Si la France est en guerre, elle doit la déclarer. Officiellement. Reconnaître le Califat comme un Etat ennemi qui l’a attaqué sur son propre territoire. Puis envoyer son armée se battre contre les soldats de l’armée du Califat, jusqu’à un dénouement militaire. Dénouement qui sera, soit le repli des troupes françaises (européennes ?), soit la reddition du Califat.

Ou alors, nous « sommes en guerre », mais nous ne faisons pas vraiment la guerre. Il faut dans ce cas, faire jouer la diplomatie. Discuter avec l’État contre lequel nous « sommes en guerre », le Califat, pour parvenir à une issue diplomatique. Envoyer des ambassadeurs, négocier. Ou bien, encore, nous « ne sommes pas vraiment en guerre ». Ce qui signifierait qu’en réalité, « nos » armées (USA, France, Royaume-uni etc…), depuis des années, en Afghanistan, au Pakistan, en Irak, en Syrie, pratiquent une forme étrange d’ingérence militaire qui voit par exemple des centaines de personnes déchiquetées par des missiles alors qu’ils sont en pleine cérémonie de mariage, ou des populations mourir à petit feu sous les bombes que « nos avions » larguent. Une guerre qui ne se nomme pas. Mais qui tue, épuise, déstabilise et renforce la haine à l’encontre de nos pays ?

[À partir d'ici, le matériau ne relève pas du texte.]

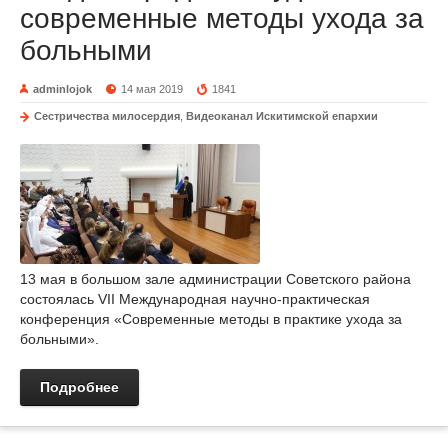
современные методы ухода за
больными
adminlojok
14 мая 2019
1841
Сестричества милосердия
,
Видеоканал Искитимской епархии
13 мая в большом зале администрации Советского района
состоялась VII Международная научно-практическая
конференция «Современные методы в практике ухода за
больными».
Подробнее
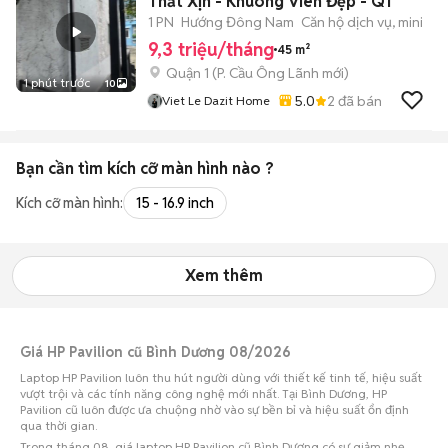
Thất Xịn - Khuông Viên Đẹp - Q1
1 PN
Hướng Đông Nam
Căn hộ dịch vụ, mini
9,3 triệu/tháng
45 m²
Quận 1
(
P. Cầu Ông Lãnh
mới)
1 phút trước
10
5.0
2
đã bán
Viet Le Dazit Home
Bạn cần tìm
kích cỡ màn hình
nào ?
Kích cỡ màn hình:
15 - 16.9 inch
Xem thêm
Giá HP Pavilion cũ Bình Dương 08/2026
Laptop HP Pavilion luôn thu hút người dùng với thiết kế tinh tế, hiệu suất
vượt trội và các tính năng công nghệ mới nhất. Tại Bình Dương, HP
Pavilion cũ luôn được ưa chuộng nhờ vào sự bền bỉ và hiệu suất ổn định
qua thời gian.
Trong tháng 08, giá laptop HP Pavilion cũ Bình Dương có sự giảm nhẹ,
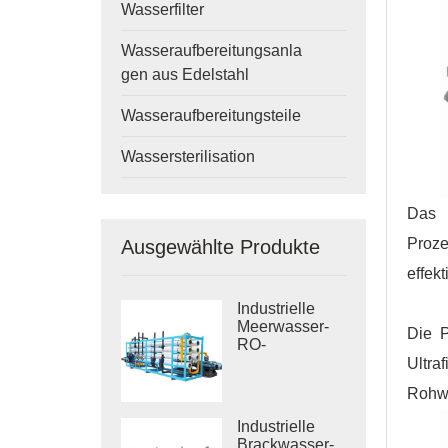
Wasserfilter
Wasseraufbereitungsanla
gen aus Edelstahl
Wasseraufbereitungsteile
Wassersterilisation
Das U
Proze
Ausgewählte Produkte
effek
Industrielle
Meerwasser-
Die 
RO-
Entsalzungssysteme
Ultra
Rohwa
Industrielle
Brackwasser-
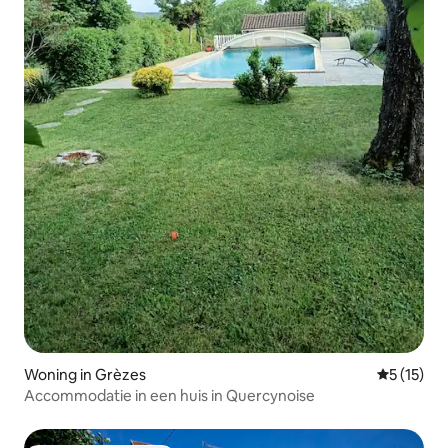
Woning in Grèzes
Gemiddeld
5 (15)
Accommodatie in een huis in Quercynoise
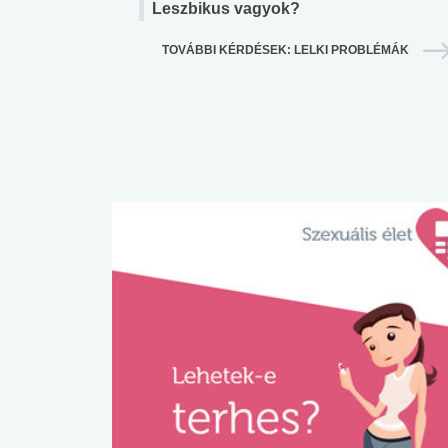
Leszbikus vagyok?
TOVÁBBI KÉRDÉSEK: LELKI PROBLÉMÁK
 alkohol
#Zöldövezet
#Betegségek
lent az
Mekkora az ökológiai
Elsősegély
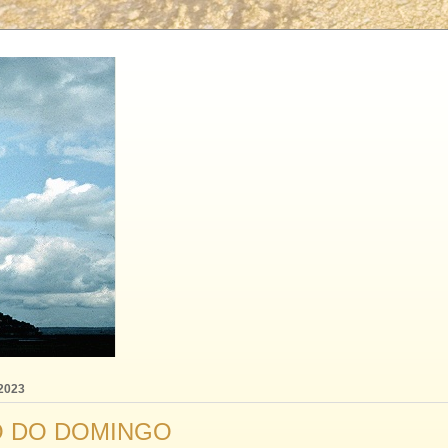
 2023
 DO DOMINGO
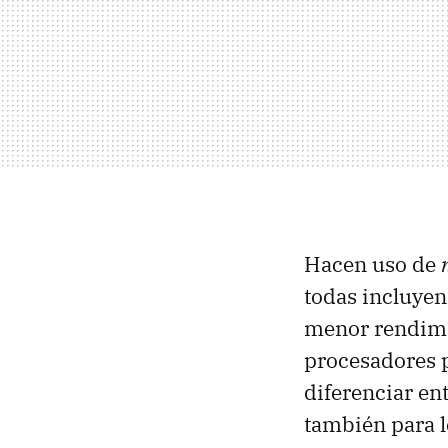
Hacen uso de
todas incluyen
menor rendimi
procesadores 
diferenciar ent
también para l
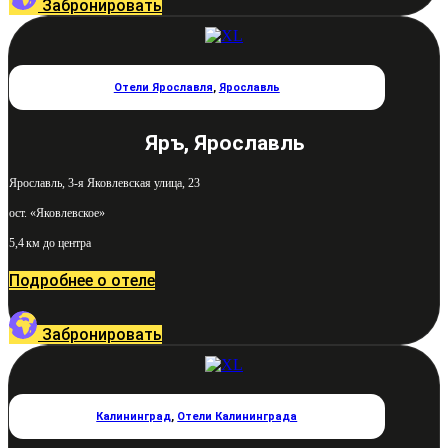
Забронировать
Отели Ярославля
,
Ярославль
Яръ, Ярославль
Ярославль, 3-я Яковлевская улица, 23
ост. «Яковлевское»
5,4 км до центра
Подробнее о отеле
Забронировать
Калининград
,
Отели Калининграда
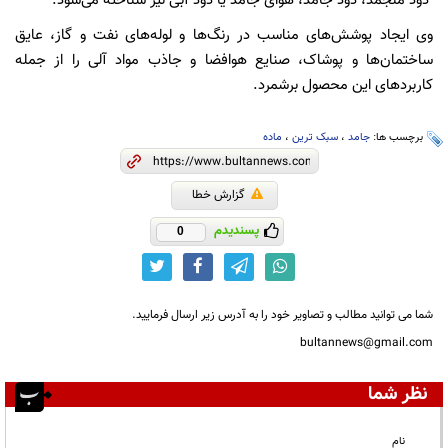
دود منجمد، دود جامد، هوای جامد یا دود آبی نیز شناخته می‌شود.
وی ایجاد پوشش‌های مناسب در رنگ‌ها و لوله‌های نفت و گاز، عایق
ساختمان‌ها و پوشاک، صنایع هوافضا و جاذب مواد آلی را از جمله
کاربردهای این محصول برشمرد.
برچسب ها:
جامد
،
سبک ترین
،
ماده
گزارش خطا
پسندیدم
0
شما می توانید مطالب و تصاویر خود را به آدرس زیر ارسال فرمایید.
bultannews@gmail.com
نظر شما
نام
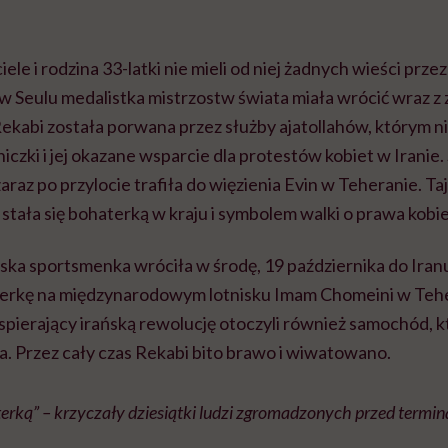
ele i rodzina 33-latki nie mieli od niej żadnych wieści prz
w Seulu medalistka mistrzostw świata miała wrócić wraz z 
ekabi została porwana przez służby ajatollahów, którym n
czki i jej okazane wsparcie dla protestów kobiet w Irani
zaraz po przylocie trafiła do więzienia Evin w Teheranie. T
 stała się bohaterką w kraju i symbolem walki o prawa kobie
ańska sportsmenka wróciła w środę, 19 października do Iran
aterkę na międzynarodowym lotnisku Imam Chomeini w Tehe
wspierający irańską rewolucję otoczyli również samochód,
ka. Przez cały czas Rekabi bito brawo i wiwatowano.
terką” – krzyczały dziesiątki ludzi zgromadzonych przed termin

Non, bien entendu. Ce ne sont que des fanatiques qui haïssent juste notre liberté et nos valeurs. Les meilleures du monde, nos valeurs. Bien entendu… Il n’y a donc rien à faire d’autre que de parler des tueurs, du fanatisme religieux, s’indigner, s’en moquer, demander plus de sécurité, et attendre. Une génération, d’après Manuel Valls. C’est ce qui s’appelle faire le « job » en langage politique. Les proches des victimes des attentats, des bombardements, de partout sur la planète, apprécieront.